#### Records contained in a dataset
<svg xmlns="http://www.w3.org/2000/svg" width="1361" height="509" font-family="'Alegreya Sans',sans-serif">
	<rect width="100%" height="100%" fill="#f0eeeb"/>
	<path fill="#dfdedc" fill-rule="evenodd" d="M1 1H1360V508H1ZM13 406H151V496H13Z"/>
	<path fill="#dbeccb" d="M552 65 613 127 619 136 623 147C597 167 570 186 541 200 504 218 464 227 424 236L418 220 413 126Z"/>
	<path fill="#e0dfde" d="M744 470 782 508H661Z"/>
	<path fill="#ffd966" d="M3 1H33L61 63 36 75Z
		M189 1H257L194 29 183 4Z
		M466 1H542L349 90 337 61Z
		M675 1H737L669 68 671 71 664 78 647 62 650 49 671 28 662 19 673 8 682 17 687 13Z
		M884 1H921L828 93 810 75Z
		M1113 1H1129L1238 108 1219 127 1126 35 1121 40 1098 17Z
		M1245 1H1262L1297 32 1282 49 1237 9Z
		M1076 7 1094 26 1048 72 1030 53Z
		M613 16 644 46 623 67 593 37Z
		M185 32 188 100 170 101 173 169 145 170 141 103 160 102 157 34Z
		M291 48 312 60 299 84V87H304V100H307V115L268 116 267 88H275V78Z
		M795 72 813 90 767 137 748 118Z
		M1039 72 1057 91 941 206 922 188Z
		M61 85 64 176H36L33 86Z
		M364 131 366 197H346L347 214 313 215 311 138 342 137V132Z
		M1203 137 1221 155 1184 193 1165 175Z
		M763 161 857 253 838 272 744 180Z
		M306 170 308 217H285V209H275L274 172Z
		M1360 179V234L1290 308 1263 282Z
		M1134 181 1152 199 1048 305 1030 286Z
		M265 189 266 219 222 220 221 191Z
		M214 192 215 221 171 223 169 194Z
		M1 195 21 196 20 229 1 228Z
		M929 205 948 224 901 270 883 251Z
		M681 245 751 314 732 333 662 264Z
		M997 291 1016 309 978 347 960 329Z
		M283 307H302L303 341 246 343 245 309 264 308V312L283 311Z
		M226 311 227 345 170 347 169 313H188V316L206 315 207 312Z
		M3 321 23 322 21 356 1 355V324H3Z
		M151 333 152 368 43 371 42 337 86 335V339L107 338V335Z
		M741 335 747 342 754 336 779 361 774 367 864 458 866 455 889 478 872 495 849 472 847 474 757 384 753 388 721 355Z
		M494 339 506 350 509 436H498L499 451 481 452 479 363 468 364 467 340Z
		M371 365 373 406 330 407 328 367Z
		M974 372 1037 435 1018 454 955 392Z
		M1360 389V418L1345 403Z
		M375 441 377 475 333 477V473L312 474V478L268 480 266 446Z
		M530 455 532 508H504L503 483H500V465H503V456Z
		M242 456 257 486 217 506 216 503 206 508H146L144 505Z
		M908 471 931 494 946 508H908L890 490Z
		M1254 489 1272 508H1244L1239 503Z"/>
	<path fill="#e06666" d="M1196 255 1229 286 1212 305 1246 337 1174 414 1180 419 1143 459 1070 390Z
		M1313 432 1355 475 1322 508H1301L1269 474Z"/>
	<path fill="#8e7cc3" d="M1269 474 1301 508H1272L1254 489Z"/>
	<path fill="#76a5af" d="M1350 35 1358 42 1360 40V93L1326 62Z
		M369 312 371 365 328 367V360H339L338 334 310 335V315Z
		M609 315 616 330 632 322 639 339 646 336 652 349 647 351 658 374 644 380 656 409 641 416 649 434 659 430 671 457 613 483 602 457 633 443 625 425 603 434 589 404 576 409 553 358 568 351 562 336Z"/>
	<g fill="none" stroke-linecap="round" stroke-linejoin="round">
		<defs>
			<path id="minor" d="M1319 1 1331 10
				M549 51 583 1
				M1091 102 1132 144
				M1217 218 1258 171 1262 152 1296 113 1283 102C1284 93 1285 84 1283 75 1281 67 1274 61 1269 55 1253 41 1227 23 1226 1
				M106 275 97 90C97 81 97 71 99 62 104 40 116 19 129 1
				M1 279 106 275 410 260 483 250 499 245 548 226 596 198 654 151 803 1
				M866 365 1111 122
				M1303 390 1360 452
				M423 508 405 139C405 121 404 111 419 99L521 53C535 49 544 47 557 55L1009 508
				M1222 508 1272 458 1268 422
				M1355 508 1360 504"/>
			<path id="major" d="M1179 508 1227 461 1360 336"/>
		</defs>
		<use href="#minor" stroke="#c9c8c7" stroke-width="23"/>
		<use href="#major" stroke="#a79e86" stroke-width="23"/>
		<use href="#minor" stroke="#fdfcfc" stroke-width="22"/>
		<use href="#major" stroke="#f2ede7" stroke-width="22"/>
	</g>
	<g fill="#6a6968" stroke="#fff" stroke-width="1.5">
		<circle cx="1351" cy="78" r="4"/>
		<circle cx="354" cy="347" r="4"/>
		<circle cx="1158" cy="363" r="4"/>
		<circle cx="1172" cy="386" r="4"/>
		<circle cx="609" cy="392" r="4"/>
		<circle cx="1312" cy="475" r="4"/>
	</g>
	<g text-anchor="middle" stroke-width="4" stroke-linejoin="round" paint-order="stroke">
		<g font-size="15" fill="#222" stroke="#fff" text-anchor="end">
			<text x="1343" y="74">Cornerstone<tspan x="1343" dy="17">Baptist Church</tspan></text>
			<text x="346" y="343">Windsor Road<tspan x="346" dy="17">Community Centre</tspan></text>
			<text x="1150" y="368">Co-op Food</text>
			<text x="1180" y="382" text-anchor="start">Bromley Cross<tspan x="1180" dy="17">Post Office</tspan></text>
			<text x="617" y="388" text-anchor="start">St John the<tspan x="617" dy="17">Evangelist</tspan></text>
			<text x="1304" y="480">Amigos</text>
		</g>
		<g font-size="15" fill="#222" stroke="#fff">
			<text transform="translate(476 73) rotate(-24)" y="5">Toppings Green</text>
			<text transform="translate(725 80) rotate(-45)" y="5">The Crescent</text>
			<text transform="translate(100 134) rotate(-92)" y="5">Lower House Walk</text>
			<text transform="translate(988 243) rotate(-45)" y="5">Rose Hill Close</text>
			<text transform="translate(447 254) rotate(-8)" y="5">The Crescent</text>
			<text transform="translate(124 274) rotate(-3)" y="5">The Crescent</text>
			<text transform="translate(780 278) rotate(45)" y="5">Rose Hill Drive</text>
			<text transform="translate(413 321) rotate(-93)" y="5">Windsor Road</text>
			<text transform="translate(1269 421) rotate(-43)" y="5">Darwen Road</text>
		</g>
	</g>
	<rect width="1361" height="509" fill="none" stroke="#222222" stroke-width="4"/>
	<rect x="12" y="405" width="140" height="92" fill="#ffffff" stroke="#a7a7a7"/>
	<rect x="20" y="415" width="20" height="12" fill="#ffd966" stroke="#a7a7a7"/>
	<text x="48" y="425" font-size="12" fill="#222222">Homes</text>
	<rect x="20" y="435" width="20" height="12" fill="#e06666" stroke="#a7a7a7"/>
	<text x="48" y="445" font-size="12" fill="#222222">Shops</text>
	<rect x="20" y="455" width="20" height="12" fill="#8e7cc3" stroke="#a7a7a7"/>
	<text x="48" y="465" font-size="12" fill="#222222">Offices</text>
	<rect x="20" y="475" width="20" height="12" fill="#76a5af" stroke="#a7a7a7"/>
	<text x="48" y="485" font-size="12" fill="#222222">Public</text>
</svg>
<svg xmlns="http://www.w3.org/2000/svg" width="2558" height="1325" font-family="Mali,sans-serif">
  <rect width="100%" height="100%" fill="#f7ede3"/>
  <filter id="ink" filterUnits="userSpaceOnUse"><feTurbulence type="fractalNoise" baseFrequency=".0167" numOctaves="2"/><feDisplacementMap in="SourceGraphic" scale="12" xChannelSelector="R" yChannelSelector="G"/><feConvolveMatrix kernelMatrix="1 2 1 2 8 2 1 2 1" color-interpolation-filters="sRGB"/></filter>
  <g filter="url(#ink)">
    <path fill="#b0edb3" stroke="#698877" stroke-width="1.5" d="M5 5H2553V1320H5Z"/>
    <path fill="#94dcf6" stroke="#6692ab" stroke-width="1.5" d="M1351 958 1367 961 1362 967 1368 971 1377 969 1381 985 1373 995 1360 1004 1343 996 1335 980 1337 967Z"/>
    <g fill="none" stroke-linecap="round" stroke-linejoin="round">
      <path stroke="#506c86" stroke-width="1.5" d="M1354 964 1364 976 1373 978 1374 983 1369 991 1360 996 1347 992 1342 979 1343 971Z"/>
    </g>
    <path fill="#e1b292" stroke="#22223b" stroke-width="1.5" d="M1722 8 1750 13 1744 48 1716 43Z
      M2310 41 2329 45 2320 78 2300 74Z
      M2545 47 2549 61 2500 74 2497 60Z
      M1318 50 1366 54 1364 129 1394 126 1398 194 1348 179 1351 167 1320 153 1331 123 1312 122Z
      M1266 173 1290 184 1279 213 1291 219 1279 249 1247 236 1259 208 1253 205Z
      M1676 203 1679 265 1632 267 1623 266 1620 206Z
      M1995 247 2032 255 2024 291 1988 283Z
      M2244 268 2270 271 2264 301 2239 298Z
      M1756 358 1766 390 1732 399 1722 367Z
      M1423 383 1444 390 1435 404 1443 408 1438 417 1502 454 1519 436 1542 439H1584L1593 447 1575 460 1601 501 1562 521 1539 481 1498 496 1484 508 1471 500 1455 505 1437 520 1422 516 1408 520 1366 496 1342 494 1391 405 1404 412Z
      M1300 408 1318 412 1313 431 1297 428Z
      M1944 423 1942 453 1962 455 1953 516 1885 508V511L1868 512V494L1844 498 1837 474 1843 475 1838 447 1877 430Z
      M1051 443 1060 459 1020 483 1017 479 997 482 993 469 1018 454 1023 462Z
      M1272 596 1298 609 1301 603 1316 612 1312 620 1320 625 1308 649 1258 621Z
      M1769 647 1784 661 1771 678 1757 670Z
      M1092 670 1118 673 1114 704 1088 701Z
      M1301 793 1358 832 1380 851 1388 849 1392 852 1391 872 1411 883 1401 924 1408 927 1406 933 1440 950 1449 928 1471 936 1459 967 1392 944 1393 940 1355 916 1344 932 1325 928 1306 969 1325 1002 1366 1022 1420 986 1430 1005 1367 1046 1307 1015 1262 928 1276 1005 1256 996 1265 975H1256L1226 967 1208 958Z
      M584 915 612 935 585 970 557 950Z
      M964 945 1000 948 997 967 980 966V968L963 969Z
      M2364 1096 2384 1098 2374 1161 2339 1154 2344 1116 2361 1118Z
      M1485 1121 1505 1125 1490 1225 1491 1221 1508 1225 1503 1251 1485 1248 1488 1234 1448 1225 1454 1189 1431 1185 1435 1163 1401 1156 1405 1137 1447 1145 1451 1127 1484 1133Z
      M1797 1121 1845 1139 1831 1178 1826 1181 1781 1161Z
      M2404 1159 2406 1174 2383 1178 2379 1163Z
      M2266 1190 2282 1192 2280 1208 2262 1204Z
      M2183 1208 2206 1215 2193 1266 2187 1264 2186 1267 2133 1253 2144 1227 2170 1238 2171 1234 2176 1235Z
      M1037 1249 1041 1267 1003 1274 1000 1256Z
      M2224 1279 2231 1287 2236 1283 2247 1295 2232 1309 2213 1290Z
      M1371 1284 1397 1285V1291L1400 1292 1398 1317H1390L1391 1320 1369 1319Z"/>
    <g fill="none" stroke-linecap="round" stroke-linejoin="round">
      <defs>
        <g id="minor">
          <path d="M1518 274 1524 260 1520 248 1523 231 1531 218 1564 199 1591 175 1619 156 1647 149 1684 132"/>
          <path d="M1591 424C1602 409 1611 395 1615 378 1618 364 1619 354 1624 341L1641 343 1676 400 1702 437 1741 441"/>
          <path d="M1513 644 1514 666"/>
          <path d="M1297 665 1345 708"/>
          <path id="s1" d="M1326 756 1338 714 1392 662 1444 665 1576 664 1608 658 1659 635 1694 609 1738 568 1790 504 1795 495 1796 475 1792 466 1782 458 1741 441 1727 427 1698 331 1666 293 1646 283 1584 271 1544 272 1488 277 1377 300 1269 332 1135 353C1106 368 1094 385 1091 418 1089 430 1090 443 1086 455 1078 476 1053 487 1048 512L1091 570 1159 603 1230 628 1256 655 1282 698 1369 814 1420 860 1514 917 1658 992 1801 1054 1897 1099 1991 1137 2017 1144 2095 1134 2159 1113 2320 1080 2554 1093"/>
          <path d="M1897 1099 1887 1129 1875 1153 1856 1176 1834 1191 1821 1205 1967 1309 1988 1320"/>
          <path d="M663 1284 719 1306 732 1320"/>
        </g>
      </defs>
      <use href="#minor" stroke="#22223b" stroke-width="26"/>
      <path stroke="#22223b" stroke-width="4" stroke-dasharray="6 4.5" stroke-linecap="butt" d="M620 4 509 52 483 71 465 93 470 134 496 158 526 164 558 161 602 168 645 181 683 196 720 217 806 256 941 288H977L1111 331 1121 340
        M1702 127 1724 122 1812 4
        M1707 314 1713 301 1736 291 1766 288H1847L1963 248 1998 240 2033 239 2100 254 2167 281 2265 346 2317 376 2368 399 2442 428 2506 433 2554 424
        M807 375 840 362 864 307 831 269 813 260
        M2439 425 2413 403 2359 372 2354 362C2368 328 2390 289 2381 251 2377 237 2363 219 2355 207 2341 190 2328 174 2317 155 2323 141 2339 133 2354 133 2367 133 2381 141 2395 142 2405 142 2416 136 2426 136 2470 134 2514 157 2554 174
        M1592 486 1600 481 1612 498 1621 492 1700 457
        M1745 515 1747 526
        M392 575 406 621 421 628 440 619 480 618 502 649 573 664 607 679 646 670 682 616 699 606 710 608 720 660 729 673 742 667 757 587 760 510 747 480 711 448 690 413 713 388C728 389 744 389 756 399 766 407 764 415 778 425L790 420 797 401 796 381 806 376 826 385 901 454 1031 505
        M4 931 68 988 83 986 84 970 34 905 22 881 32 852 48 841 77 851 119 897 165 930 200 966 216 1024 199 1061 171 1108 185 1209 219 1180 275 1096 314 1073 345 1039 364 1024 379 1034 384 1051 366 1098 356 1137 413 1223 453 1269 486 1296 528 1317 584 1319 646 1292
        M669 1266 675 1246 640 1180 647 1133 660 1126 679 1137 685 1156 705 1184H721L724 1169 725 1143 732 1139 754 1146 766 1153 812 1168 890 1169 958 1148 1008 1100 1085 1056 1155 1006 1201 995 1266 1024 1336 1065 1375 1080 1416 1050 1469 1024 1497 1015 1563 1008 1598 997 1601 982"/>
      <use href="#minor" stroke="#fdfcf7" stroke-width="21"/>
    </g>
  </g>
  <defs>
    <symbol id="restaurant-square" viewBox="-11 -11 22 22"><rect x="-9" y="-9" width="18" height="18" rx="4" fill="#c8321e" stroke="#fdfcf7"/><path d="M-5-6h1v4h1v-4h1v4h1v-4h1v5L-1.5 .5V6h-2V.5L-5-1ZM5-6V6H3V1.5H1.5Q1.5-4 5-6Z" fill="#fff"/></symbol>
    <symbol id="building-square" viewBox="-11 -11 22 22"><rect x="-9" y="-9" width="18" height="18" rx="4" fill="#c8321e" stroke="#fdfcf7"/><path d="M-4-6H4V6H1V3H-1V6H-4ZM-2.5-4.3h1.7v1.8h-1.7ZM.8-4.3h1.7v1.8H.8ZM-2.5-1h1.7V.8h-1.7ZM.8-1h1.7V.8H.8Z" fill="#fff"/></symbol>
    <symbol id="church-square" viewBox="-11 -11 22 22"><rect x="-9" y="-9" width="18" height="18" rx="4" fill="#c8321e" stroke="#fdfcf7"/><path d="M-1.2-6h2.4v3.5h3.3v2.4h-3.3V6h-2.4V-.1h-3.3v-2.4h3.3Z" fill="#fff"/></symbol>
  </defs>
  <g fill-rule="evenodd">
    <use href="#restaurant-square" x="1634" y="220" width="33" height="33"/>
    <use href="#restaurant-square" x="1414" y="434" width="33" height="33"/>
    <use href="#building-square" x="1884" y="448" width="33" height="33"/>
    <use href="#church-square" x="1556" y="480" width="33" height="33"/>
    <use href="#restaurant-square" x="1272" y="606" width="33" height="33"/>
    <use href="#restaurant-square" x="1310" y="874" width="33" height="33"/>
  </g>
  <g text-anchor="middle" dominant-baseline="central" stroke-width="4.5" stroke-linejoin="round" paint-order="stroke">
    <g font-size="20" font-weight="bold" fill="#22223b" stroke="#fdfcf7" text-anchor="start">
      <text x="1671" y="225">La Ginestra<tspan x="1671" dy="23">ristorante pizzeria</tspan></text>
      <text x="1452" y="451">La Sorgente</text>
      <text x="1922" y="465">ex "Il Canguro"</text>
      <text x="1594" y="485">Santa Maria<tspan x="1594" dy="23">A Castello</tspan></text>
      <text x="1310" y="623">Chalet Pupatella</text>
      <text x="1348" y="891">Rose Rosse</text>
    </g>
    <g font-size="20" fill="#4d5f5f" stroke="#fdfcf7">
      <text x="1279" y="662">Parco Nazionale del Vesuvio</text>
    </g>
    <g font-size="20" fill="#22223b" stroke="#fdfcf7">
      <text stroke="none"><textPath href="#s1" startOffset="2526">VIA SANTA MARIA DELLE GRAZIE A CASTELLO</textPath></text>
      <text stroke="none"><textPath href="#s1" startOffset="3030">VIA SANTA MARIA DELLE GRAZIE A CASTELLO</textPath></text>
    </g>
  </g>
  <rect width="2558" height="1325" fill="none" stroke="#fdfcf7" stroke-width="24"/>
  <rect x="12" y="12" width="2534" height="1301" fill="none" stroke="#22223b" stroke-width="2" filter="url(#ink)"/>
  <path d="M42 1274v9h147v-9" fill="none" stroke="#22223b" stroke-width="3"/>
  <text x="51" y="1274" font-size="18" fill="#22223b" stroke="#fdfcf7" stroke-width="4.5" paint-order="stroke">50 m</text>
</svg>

#### Problem statement
Give back, exactly as written, the stretch from the line with "M908 471 931 494 946 508H908L890 490Z" through the line with "M106 275 97", and no other lines from the records above.

#### Response
		M908 471 931 494 946 508H908L890 490Z
		M1254 489 1272 508H1244L1239 503Z"/>
	<path fill="#e06666" d="M1196 255 1229 286 1212 305 1246 337 1174 414 1180 419 1143 459 1070 390Z
		M1313 432 1355 475 1322 508H1301L1269 474Z"/>
	<path fill="#8e7cc3" d="M1269 474 1301 508H1272L1254 489Z"/>
	<path fill="#76a5af" d="M1350 35 1358 42 1360 40V93L1326 62Z
		M369 312 371 365 328 367V360H339L338 334 310 335V315Z
		M609 315 616 330 632 322 639 339 646 336 652 349 647 351 658 374 644 380 656 409 641 416 649 434 659 430 671 457 613 483 602 457 633 443 625 425 603 434 589 404 576 409 553 358 568 351 562 336Z"/>
	<g fill="none" stroke-linecap="round" stroke-linejoin="round">
		<defs>
			<path id="minor" d="M1319 1 1331 10
				M549 51 583 1
				M1091 102 1132 144
				M1217 218 1258 171 1262 152 1296 113 1283 102C1284 93 1285 84 1283 75 1281 67 1274 61 1269 55 1253 41 1227 23 1226 1
				M106 275 97 90C97 81 97 71 99 62 104 40 116 19 129 1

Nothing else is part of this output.